Biden's New Education Loan Program Will Face Trouble In The Courts
We argued in these columns a year ago that President Biden's ambitious idea to write off $400 billion in student loans was a terrible policy proposal.
We said it was unfair that non-college-educated taxpayers should subsidize those who borrowed to attend college. It was unjust that borrowers signed an agreement with the American people to repay their loans (issued without any collateral) from the higher earnings they would presumably get after graduating - and a loan forbearance program would send a wrong signal that signed agreements are invalid. It was also reckless for a nation with a growing debt burden to take on even more debt.
In Biden v. Nebraska last week, the United States Supreme Court forcefully struck down President Biden's loan program 6-3, with conservatives not ruling on the merits of the policy but on constitutional grounds. Chief Justice John Roberts said Biden overreached his executive authority to wipe out student loans without Congress's express approval. He noted that issues of such political and economic import as transferring a $400 billion obligation to the Treasury require a congressional vote. In conservative circles, this principle is known as the "Major Questions Doctrine."
When burned this way by a biting decision, most presidents will heed the apex court's advice and learn. But not President Biden, who has a reputation for being stubborn. Within hours of the Supreme Court decision, his staff was peddling another way to pursue the same forbearance policy, this time through the 1965 Higher Education Act.

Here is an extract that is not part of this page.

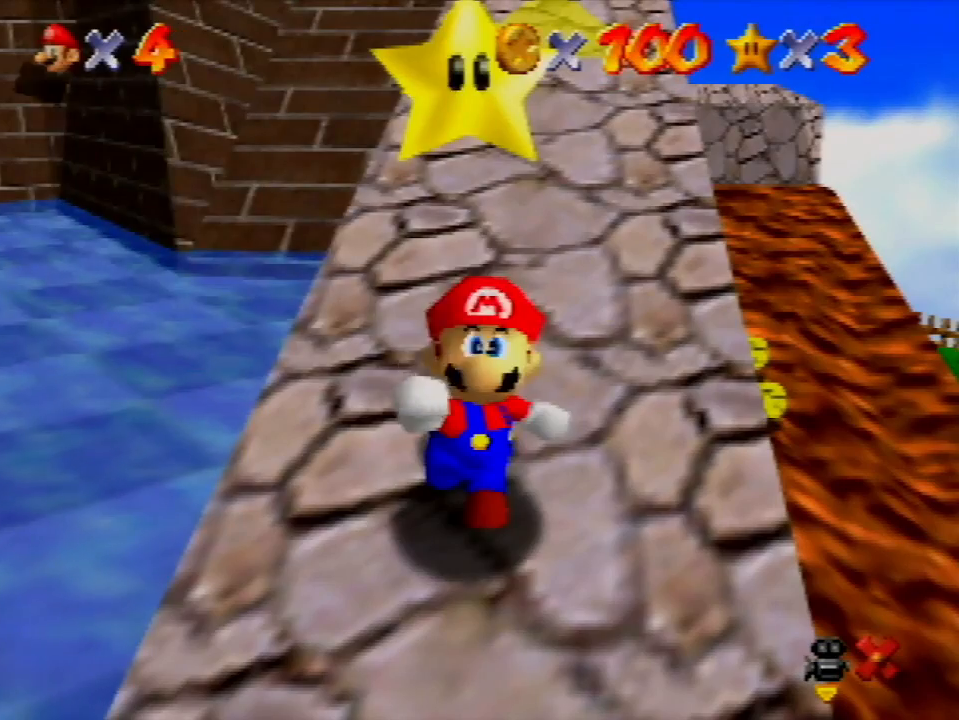
{"buttons": [], "left_stick": "right", "events": []}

In every instance an agency under Biden has issued sweeping rules, it has done so under the so-called Chevron deference. Under Chevron v. Natural Resources Defense Council (1984), the Supreme Court ruled that lower courts must defer to reasonable agency interpretations of ambiguous provisions.
Bharat Ramamurti, deputy director of Biden's National Economic Council, shared the White House press podium with U.S. Secretary of Education Miguel Cardona, who had earlier charged that the "Supreme Court ruled against students and families across the country."
Ramamurti said: "From where it stands now, we think the … Higher Education Act pathway that we talked about today is going to be a valid pathway that conforms with the Major Questions Doctrine issue that the Supreme Court raised today." He was referring to the Chevron deference and hoping that Biden lawyers would craft a policy so that courts would deem it to be a reasonable agency interpretation of ambiguous provisions.
Not so fast. Ramamurti is at risk of wilfully violating the spirit of the Supreme Court's order. In a separate decision on affirmative action in which the court said that colleges may not use race as a factor in admissions, Chief Justice John Roberts warned universities about working around the decision: "...universities may not simply establish through application essays, or other means the regime we hold unlawful today. [W]hat cannot be done directly cannot be done indirectly."
Yet, attempting to indirectly push through a loan program of forbearance when the Supreme Court ruled that doing so violates the Major Questions Doctrine is precisely what the Biden administration is trying to do.
The 1965 Higher Education Act allows Secretary Cardona to "compromise, waive or release loans under certain circumstances." Almost anticipating a devious Biden administration move to use the HEA as a workaround, the Supreme Court defined in Biden v. Nebraska what those "certain circumstances" could be.
"The Act authorizes the Secretary of Education to cancel or reduce loans in certain limited circumstances. The Secretary may cancel a set amount of loans held by some public servants, see §§1078–10,1087j, 1087ee. He may also forgive the loans of borrowers who have died or become "permanently and totally disabled," §1087(a)(1); borrowers who are bankrupt, §1087(b); and borrowers whose schools falsely certify them, close down, or fail to pay lenders. §1087(c)."
Discharging $400 billion in loans to anyone applying is not a reasonable interpretation of the statute because the administration would be hard-pressed to define those "certain limited circumstances." Nor is the action interpreting some ambiguous provision.
Besides, the Biden administration has had a terrible record of losing at the Supreme Court whenever it has attempted to assert boundless executive authority.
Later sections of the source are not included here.